Please explain, in one to three sentences, why the worked solution moves y^(-1) and 2y^2 outside the derivative with respect to x when it computes f_x(x,y).

*GIVEN PASSAGE*
┌────────

Answer
$${f_{xy}}\left( {x,y} \right) = {\text{ }}{f_{yx}}\left( {x,y} \right) = - 6x{y^{ - 2}} + 4{x^{ - 2}}y$$
Work Step by Step
$$\eqalign{
& f\left( {x,y} \right) = 3{x^2}{y^{ - 1}} - 2{x^{ - 1}}{y^2} \cr
& {\text{Find the first partial derivatives }}{f_x}\left( {x,y} \right){\text{ and }}{f_y}\left( {x,y} \right){\text{ then}} \cr
& {f_x}\left( {x,y} \right) = \frac{\partial }{{\partial x}}\left[ {3{x^2}{y^{ - 1}} - 2{x^{ - 1}}{y^2}} \right] \cr
& {\text{treat }}y{\text{ as a constant}}{\text{, then}} \cr
& {f_x}\left( {x,y} \right) = {y^{ - 1}}\frac{\partial }{{\partial x}}\left[ {3{x^2}} \right] - 2{y^2}\frac{\partial }{{\partial x}}\left[ {{x^{ - 1}}} \right] \cr
& {f_x}\left( {x,y} \right) = 6x{y^{ - 1}} + 2{x^{ - 2}}{y^2} \cr
& and \cr
& {f_y}\left( {x,y} \right) = \frac{\partial }{{\partial y}}\left[ {3{x^2}{y^{ - 1}} - 2{x^{ - 1}}{y^2}} \right] \cr
& {\text{treat }}x{\text{ as a constant}}{\text{, then }} \cr
& {f_y}\left( {x,y} \right) = 3{x^2}\frac{\partial }{{\partial y}}\left[ {{y^{ - 1}}} \right] - 2{x^{ - 1}}\frac{\partial }{{\partial y}}\left[ {{y^2}} \right] \cr
& {f_y}\left( {x,y} \right) = - 3{x^2}{y^{ - 2}} - 4{x^{ - 1}}y \cr
& \cr
& {\text{Find the second partial derivatives }}{f_{xy}}\left( {x,y} \right){\text{ and }}{f_{yx}}\left( {x,y} \right){\text{ then}} \cr
& {f_{xy}}\left( {x,y} \right) = \frac{\partial }{{\partial y}}\left[ {6x{y^{ - 1}} + 2{x^{ - 2}}{y^2}} \right] \cr
& {f_{xy}}\left( {x,y} \right) = - 6x{y^{ - 2}} + 4{x^{ - 2}}y \cr
& and \cr
& {\text{ }}{f_{yx}}\left( {x,y} \right) = \frac{\partial }{{\partial x}}\left[ { - 3{x^2}{y^{ - 2}} - 4{x^{ - 1}}y} \right] \cr
& {\text{ }}{f_{yx}}\left( {x,y} \right) = - 6x{y^{ - 2}} + 4{x^{ - 2}}y \cr
& \cr
& {\text{Then}}{\text{, we can verify that }}{f_{xy}}\left( {x,y} \right) = {\text{ }}{f_{yx}}\left( {x,y} \right) = - 6x{y^{ - 2}} + 4{x^{ - 2}}y \cr} $$

└────────

Saved data entries
┌────────

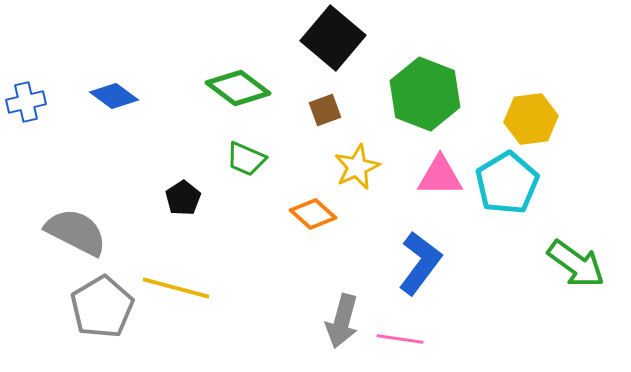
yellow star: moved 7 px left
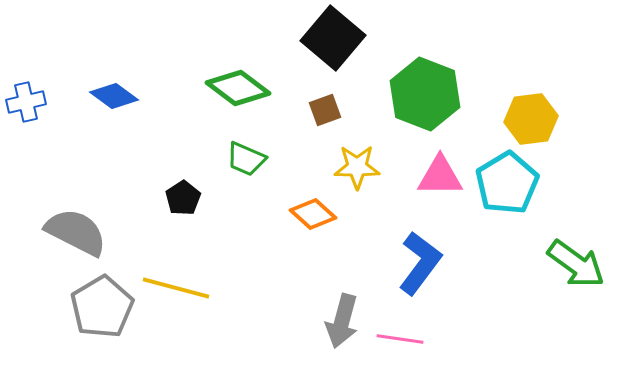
yellow star: rotated 24 degrees clockwise
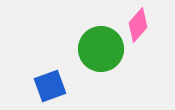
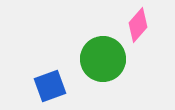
green circle: moved 2 px right, 10 px down
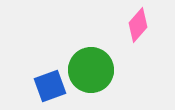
green circle: moved 12 px left, 11 px down
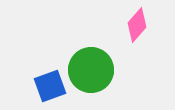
pink diamond: moved 1 px left
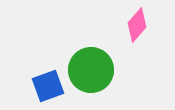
blue square: moved 2 px left
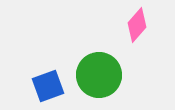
green circle: moved 8 px right, 5 px down
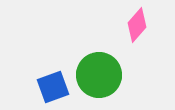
blue square: moved 5 px right, 1 px down
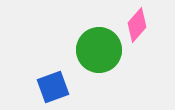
green circle: moved 25 px up
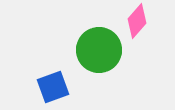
pink diamond: moved 4 px up
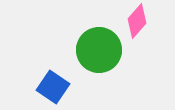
blue square: rotated 36 degrees counterclockwise
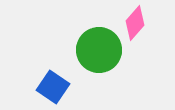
pink diamond: moved 2 px left, 2 px down
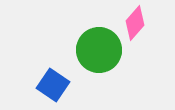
blue square: moved 2 px up
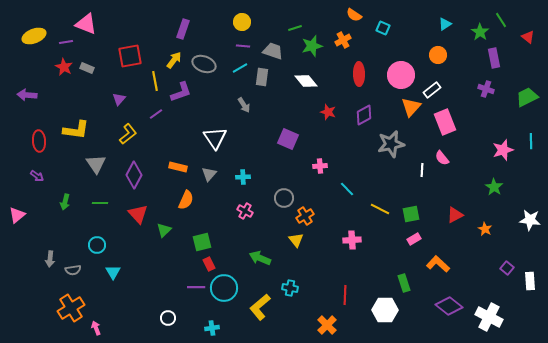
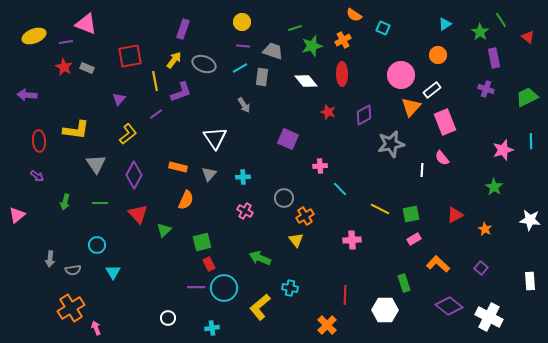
red ellipse at (359, 74): moved 17 px left
cyan line at (347, 189): moved 7 px left
purple square at (507, 268): moved 26 px left
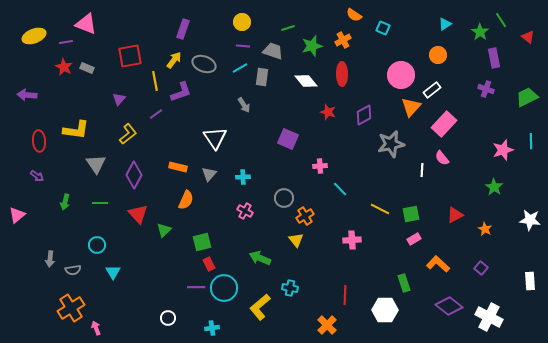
green line at (295, 28): moved 7 px left
pink rectangle at (445, 122): moved 1 px left, 2 px down; rotated 65 degrees clockwise
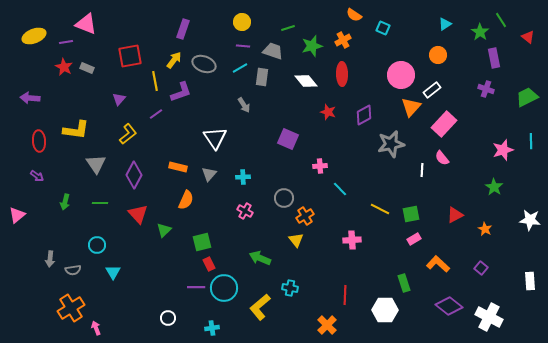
purple arrow at (27, 95): moved 3 px right, 3 px down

└────────

*EXERCISE RESULT*
When finding f_x(x,y), the worked solution treats y as a constant. So the factors that contain only y, namely y^(-1) and 2y^2, can be placed in front of the derivative with respect to x. Only 3x^2 and x^(-1) are then differentiated, which gives f_x(x,y) = 6xy^(-1) + 2x^(-2)y^2.